## Problem
Copy out the text read from each of the entries below, line for line and unchanged. Leave out the pictures and any mention of them.

━━ Source data ━━

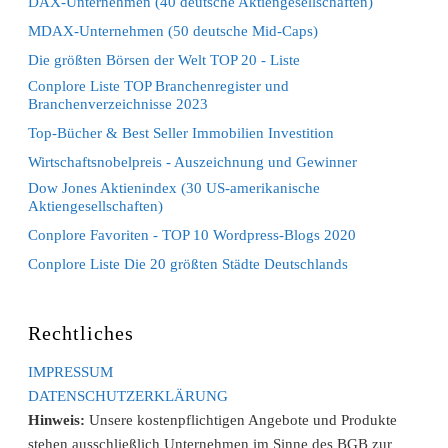
DAX-Unternehmen (40 deutsche Aktiengesellschaften)
MDAX-Unternehmen (50 deutsche Mid-Caps)
Die größten Börsen der Welt TOP 20 - Liste
Conplore Liste TOP Branchenregister und
Branchenverzeichnisse 2023
Top-Bücher & Best Seller Immobilien Investition
Wirtschaftsnobelpreis - Auszeichnung und Gewinner
Dow Jones Aktienindex (30 US-amerikanische
Aktiengesellschaften)
Conplore Favoriten - TOP 10 Wordpress-Blogs 2020
Conplore Liste Die 20 größten Städte Deutschlands
Rechtliches
IMPRESSUM
DATENSCHUTZERKLÄRUNG
Hinweis:
Unsere kostenpflichtigen Angebote und Produkte
stehen ausschließlich Unternehmen im Sinne des BGB zur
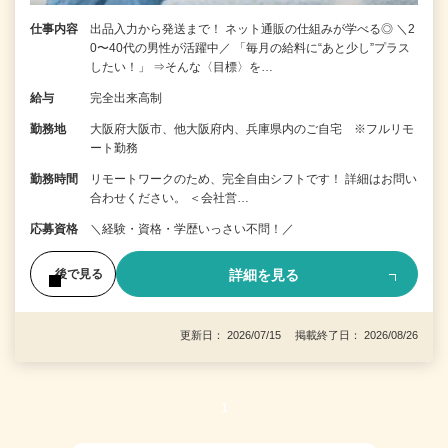
仕事内容
出品入力から発送まで！ ネット通販の仕組みが学べる◎ ＼2
0〜40代の男性が活躍中／ 「毎月の給料に“あと少し”プラス
したい！」 ⇒そんな〈目標〉を…
給与
完全出来高制
勤務地
大阪府大阪市、他大阪府内、兵庫県内のご自宅 ※フルリモ
ート勤務
勤務時間
リモートワークのため、完全自由シフトです！ 詳細はお問い
合わせください。 ＜会社営…
応募資格
＼経験・資格・学歴いっさい不問！／
詳細を見る
後で見る
更新日： 2026/07/15 掲載終了日： 2026/08/26
1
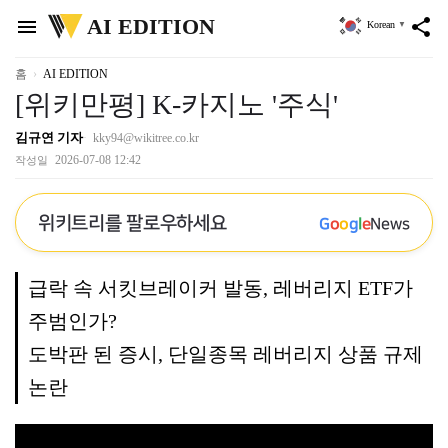
위
AI EDITION
menu
share
Korean
▼
키
트
리
홈
AI EDITION
[위키만평] K-카지노 '주식'
김규연 기자
kky94@wikitree.co.kr
2026-07-08 12:42
작성일
위키트리를 팔로우하세요
G
o
o
g
l
e
News
급락 속 서킷브레이커 발동, 레버리지 ETF가
주범인가?
도박판 된 증시, 단일종목 레버리지 상품 규제
논란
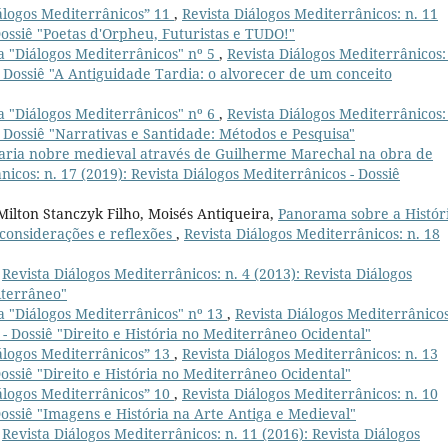
iálogos Mediterrânicos” 11
,
Revista Diálogos Mediterrânicos: n. 11
Dossiê "Poetas d'Orpheu, Futuristas e TUDO!"
a "Diálogos Mediterrânicos" nº 5
,
Revista Diálogos Mediterrânicos:
- Dossiê "A Antiguidade Tardia: o alvorecer de um conceito
a "Diálogos Mediterrânicos" nº 6
,
Revista Diálogos Mediterrânicos:
- Dossiê "Narrativas e Santidade: Métodos e Pesquisa"
aria nobre medieval através de Guilherme Marechal na obra de
nicos: n. 17 (2019): Revista Diálogos Mediterrânicos - Dossiê
ilton Stanczyk Filho, Moisés Antiqueira,
Panorama sobre a Histór
 considerações e reflexões
,
Revista Diálogos Mediterrânicos: n. 18
,
Revista Diálogos Mediterrânicos: n. 4 (2013): Revista Diálogos
iterrâneo"
a "Diálogos Mediterrânicos" nº 13
,
Revista Diálogos Mediterrânicos
 - Dossiê "Direito e História no Mediterrâneo Ocidental"
iálogos Mediterrânicos” 13
,
Revista Diálogos Mediterrânicos: n. 13
Dossiê "Direito e História no Mediterrâneo Ocidental"
iálogos Mediterrânicos” 10
,
Revista Diálogos Mediterrânicos: n. 10
Dossiê "Imagens e História na Arte Antiga e Medieval"
,
Revista Diálogos Mediterrânicos: n. 11 (2016): Revista Diálogos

━━━

## Expected answer
DAX-Unternehmen (40 deutsche Aktiengesellschaften)
MDAX-Unternehmen (50 deutsche Mid-Caps)
Die größten Börsen der Welt TOP 20 - Liste
Conplore Liste TOP Branchenregister und
Branchenverzeichnisse 2023
Top-Bücher & Best Seller Immobilien Investition
Wirtschaftsnobelpreis - Auszeichnung und Gewinner
Dow Jones Aktienindex (30 US-amerikanische
Aktiengesellschaften)
Conplore Favoriten - TOP 10 Wordpress-Blogs 2020
Conplore Liste Die 20 größten Städte Deutschlands
Rechtliches
IMPRESSUM
DATENSCHUTZERKLÄRUNG
Hinweis:
Unsere kostenpflichtigen Angebote und Produkte
stehen ausschließlich Unternehmen im Sinne des BGB zur
仕事内容
出品入力から発送まで！ ネット通販の仕組みが学べる◎ ＼2
0〜40代の男性が活躍中／ 「毎月の給料に“あと少し”プラス
したい！」 ⇒そんな〈目標〉を…
給与
完全出来高制
勤務地
大阪府大阪市、他大阪府内、兵庫県内のご自宅 ※フルリモ
ート勤務
勤務時間
リモートワークのため、完全自由シフトです！ 詳細はお問い
合わせください。 ＜会社営…
応募資格
＼経験・資格・学歴いっさい不問！／
詳細を見る
後で見る
更新日： 2026/07/15 掲載終了日： 2026/08/26
1
위
AI EDITION
menu
share
Korean
▼
키
트
리
홈
AI EDITION
[위키만평] K-카지노 '주식'
김규연 기자
kky94@wikitree.co.kr
2026-07-08 12:42
작성일
위키트리를 팔로우하세요
G
o
o
g
l
e
News
급락 속 서킷브레이커 발동, 레버리지 ETF가
주범인가?
도박판 된 증시, 단일종목 레버리지 상품 규제
논란
iálogos Mediterrânicos” 11
,
Revista Diálogos Mediterrânicos: n. 11
Dossiê "Poetas d'Orpheu, Futuristas e TUDO!"
a "Diálogos Mediterrânicos" nº 5
,
Revista Diálogos Mediterrânicos:
- Dossiê "A Antiguidade Tardia: o alvorecer de um conceito
a "Diálogos Mediterrânicos" nº 6
,
Revista Diálogos Mediterrânicos:
- Dossiê "Narrativas e Santidade: Métodos e Pesquisa"
aria nobre medieval através de Guilherme Marechal na obra de
nicos: n. 17 (2019): Revista Diálogos Mediterrânicos - Dossiê
ilton Stanczyk Filho, Moisés Antiqueira,
Panorama sobre a Histór
 considerações e reflexões
,
Revista Diálogos Mediterrânicos: n. 18
,
Revista Diálogos Mediterrânicos: n. 4 (2013): Revista Diálogos
iterrâneo"
a "Diálogos Mediterrânicos" nº 13
,
Revista Diálogos Mediterrânicos
 - Dossiê "Direito e História no Mediterrâneo Ocidental"
iálogos Mediterrânicos” 13
,
Revista Diálogos Mediterrânicos: n. 13
Dossiê "Direito e História no Mediterrâneo Ocidental"
iálogos Mediterrânicos” 10
,
Revista Diálogos Mediterrânicos: n. 10
Dossiê "Imagens e História na Arte Antiga e Medieval"
,
Revista Diálogos Mediterrânicos: n. 11 (2016): Revista Diálogos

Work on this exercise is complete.